Texte source:
▼

Hermès dénonce une atteinte à ses droits de propriété intellectuelle face à la vente de sacs Birkin sous forme de NFT
Après « Baby Birkin », un NFT unique créé en collaboration avec le peintre Éric Ramirez, l’artiste digital Mason Rothschild se lance dans un nouveau projet intitulé « MetaBirkins » comprenant 100 déclinaisons du célèbre sac Birkin de la Maison de luxe Hermès disponibles sous forme de NFT. La Maison Hermès, qui n’a pas encore investi ce marché, dénonce une atteinte à son image de marque et à ses droits de propriété intellectuelle.
Le NFT « Non Fongible Token » est un jeton numérique non fongible qui repose sur la technologie Blockchain, qualifiée d’inviolable. Ce jeton désigne un fichier numérique auquel est attaché un certificat d’authenticité, permettant au propriétaire de garantir la propriété exclusive de l’actif numérique qu’il vient d’acquérir le plus souvent via de la cryptomonnaie. De plus en plus de secteurs sont touchés par ce phénomène, tels que l’art, la musique, les jeux vidéo ou encore la mode.

▲

Action requise A:
Répondez aux questions suivantes d'après l'article sur les MetaBirkins :
(i) Combien de déclinaisons du sac Birkin le projet « MetaBirkins » comprend-il ?
(ii) Avec quel peintre « Baby Birkin » a-t-il été créé ?
(iii) Sur quelle technologie repose le NFT ?
Action requise B: Énumérez tous les secteurs que l'article sur les MetaBirkins cite comme touchés par le phénomène des NFT.
Action requise C: Écrivez la suite de l'article sur les MetaBirkins à partir de sa dernière phrase.
Les entrées qui suivent ne servent à rien ici.

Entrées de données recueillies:
▼

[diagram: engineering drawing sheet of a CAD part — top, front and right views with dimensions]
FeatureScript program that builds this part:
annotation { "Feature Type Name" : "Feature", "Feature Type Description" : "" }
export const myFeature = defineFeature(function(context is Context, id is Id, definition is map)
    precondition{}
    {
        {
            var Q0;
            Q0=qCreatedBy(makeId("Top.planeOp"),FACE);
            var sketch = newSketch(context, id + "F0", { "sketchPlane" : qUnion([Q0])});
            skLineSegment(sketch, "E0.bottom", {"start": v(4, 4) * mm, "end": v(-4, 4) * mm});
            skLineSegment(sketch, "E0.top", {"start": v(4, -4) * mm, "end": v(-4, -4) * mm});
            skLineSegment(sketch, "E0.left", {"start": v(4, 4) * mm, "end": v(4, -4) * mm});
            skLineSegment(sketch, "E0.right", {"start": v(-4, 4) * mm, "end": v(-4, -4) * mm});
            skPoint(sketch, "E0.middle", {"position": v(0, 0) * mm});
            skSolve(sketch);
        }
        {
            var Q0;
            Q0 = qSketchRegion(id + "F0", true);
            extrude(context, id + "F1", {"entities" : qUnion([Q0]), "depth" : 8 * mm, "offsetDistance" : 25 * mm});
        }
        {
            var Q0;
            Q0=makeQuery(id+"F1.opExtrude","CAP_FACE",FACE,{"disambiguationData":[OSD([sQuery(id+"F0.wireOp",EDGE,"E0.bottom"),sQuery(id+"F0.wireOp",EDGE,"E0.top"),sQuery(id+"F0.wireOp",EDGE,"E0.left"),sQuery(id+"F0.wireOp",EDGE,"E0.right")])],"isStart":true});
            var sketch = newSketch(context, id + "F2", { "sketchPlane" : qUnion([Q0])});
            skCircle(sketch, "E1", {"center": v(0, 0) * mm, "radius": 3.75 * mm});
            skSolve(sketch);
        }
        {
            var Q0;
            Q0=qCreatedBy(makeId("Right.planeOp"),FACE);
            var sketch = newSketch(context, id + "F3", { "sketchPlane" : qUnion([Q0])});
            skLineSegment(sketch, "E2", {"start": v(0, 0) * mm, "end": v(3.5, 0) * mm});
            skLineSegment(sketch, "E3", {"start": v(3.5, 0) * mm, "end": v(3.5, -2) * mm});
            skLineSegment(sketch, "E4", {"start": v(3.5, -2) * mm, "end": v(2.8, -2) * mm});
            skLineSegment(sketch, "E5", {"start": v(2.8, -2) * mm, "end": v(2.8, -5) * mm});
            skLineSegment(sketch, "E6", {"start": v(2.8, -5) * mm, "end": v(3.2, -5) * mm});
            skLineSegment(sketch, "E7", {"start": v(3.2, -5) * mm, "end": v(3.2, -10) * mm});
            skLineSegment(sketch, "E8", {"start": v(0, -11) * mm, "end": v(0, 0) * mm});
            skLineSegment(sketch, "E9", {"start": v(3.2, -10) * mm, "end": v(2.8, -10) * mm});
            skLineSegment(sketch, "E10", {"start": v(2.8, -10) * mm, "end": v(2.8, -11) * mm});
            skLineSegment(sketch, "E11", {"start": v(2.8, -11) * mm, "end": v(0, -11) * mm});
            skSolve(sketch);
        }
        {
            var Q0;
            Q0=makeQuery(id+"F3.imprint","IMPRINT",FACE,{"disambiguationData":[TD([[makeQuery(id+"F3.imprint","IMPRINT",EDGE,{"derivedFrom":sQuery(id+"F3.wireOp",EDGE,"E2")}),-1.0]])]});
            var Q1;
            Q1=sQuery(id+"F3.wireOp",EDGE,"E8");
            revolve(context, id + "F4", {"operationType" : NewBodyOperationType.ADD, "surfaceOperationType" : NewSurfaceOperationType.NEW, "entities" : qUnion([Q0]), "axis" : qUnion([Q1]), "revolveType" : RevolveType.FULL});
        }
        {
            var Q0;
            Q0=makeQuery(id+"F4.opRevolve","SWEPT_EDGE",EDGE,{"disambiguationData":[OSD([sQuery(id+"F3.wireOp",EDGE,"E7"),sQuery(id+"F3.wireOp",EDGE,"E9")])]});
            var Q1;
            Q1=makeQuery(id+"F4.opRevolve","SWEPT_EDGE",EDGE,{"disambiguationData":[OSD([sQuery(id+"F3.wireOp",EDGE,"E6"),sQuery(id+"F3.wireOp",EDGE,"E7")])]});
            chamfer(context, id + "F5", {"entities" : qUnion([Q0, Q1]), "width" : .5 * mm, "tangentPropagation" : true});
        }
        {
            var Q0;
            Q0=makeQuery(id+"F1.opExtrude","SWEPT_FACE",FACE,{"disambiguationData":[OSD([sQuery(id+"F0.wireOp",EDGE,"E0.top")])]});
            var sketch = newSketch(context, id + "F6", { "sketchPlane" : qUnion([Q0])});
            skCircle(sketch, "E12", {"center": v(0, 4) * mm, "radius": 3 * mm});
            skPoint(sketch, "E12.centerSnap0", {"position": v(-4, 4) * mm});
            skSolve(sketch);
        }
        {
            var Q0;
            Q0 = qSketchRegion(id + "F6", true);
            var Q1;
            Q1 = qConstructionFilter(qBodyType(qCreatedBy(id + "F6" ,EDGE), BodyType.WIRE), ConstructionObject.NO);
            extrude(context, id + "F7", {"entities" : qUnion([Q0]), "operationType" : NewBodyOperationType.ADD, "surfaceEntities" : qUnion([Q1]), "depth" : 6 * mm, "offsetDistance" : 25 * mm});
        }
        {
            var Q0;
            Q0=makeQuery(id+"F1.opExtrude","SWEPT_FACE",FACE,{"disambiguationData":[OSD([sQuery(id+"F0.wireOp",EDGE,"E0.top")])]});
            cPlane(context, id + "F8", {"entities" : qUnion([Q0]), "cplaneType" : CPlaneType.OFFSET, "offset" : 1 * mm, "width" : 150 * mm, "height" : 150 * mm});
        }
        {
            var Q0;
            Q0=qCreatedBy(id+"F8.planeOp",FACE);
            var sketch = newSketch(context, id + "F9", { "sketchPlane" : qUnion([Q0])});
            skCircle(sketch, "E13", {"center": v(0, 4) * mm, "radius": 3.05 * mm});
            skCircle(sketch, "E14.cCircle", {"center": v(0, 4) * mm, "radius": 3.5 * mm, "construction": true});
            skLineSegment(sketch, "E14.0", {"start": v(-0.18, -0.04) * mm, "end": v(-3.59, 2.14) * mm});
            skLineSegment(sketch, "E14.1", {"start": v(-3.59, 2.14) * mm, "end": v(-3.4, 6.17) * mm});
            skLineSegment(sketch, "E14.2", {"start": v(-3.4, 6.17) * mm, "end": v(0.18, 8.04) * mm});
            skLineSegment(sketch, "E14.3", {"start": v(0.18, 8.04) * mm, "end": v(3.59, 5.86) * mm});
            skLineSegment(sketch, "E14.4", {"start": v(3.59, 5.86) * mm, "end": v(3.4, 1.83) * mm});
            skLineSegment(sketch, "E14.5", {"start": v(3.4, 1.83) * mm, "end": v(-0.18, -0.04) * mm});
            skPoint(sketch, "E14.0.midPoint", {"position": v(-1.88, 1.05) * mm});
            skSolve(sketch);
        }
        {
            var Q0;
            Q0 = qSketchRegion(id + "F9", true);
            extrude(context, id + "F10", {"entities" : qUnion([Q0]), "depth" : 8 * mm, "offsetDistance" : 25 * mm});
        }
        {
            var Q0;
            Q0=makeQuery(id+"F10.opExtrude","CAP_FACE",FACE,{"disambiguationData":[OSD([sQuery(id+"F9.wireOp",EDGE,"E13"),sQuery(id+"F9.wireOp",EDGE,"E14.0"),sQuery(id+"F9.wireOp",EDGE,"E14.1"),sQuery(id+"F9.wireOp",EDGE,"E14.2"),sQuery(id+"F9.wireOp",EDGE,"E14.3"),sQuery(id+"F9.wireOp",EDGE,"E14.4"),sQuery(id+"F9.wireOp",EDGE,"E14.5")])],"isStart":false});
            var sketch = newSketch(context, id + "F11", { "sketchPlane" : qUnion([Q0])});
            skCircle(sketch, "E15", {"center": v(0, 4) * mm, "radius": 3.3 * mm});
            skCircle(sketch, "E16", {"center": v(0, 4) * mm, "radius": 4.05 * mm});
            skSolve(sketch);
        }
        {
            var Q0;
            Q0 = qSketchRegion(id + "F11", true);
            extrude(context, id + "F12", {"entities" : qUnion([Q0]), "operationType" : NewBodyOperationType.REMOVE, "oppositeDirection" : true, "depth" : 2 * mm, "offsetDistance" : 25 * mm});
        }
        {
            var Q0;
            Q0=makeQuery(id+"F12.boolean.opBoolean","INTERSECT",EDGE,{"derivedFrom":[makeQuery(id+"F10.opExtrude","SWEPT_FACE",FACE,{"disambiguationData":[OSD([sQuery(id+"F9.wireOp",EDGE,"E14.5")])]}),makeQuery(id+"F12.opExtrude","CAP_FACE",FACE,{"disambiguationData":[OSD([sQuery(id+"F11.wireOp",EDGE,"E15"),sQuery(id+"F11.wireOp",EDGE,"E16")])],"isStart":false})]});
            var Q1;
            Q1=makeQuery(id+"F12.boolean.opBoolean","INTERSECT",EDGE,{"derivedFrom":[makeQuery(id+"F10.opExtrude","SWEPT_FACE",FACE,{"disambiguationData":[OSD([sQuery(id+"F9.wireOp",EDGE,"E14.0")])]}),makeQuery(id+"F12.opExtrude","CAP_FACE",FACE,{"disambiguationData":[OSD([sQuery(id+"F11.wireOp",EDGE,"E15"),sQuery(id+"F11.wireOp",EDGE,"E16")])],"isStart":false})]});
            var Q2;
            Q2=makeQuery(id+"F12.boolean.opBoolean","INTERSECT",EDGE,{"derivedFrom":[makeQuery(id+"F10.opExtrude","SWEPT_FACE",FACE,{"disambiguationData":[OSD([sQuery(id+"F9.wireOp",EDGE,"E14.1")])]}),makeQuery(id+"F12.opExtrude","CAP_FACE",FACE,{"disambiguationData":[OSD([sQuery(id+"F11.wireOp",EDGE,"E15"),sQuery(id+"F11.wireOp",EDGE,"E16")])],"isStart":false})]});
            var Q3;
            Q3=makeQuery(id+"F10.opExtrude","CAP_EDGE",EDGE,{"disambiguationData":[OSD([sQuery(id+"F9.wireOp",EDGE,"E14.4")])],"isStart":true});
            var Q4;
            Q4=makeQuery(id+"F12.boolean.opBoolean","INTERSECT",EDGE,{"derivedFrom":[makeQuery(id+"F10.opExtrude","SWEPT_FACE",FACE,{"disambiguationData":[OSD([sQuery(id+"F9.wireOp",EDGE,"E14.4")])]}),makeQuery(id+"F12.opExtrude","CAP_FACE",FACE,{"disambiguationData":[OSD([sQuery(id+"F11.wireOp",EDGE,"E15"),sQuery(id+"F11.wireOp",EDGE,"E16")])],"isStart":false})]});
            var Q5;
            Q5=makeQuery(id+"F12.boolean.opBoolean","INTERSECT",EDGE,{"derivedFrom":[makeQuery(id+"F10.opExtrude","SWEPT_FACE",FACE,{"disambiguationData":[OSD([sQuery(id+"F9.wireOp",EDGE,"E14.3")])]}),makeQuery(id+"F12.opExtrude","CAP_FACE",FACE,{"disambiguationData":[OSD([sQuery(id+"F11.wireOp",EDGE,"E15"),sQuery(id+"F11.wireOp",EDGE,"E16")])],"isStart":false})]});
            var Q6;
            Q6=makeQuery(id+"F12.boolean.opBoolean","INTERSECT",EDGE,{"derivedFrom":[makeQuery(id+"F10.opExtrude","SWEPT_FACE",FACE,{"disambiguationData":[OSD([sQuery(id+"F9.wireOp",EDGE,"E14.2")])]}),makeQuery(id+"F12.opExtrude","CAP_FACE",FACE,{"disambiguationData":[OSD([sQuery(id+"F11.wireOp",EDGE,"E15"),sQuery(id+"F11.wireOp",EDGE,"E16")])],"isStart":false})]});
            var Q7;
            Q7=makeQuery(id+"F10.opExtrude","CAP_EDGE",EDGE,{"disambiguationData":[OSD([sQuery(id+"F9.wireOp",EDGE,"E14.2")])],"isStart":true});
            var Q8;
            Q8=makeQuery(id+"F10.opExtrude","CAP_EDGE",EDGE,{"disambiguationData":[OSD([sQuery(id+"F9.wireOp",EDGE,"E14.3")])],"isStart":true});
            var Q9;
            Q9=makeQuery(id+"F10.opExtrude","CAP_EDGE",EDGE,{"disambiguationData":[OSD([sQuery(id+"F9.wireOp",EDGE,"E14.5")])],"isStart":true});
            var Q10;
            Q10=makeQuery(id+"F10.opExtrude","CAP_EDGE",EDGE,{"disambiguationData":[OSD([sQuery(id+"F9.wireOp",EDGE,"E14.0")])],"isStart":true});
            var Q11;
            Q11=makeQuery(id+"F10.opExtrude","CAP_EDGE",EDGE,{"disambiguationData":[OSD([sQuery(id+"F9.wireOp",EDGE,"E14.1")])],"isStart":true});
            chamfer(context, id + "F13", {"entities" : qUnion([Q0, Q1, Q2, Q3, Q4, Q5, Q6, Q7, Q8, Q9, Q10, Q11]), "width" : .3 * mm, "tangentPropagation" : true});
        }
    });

▲

Zone de réponse A:
(i) 100 déclinaisons.
(ii) Éric Ramirez.
(iii) La technologie Blockchain.

Zone de réponse B: L'art, la musique, les jeux vidéo, la mode.

Zone de réponse C:
Les ventes de la collection « MetaBirkins »créée par Mason Rothschild sur la page dédiée de la marketplace « Opensea » ont déjà accumulé plus de 800.000 dollars. Cependant, un représentant d’Hermès a affirmé dans le Financial Times que « Hermès n’a pas autorisé ou consenti à la commercialisation ou création de son sac Birkin par Mason Rothschild dans le métavers »[i] (monde virtuel évolutif) et dénonce une atteinte à ses droits de propriété intellectuelle. Selon la maison de luxe, ces 100 NFT seraient des faux produits de la Maison Hermès dans le métavers. Aucune action en justice ne semble avoir été intentée mais les sacs Birkin n’apparaissent plus disponibles sur la page du site Opensea. Cette affaire met donc en exergue les difficultés juridiques posées par les NFT au regard du droit de la propriété intellectuelle.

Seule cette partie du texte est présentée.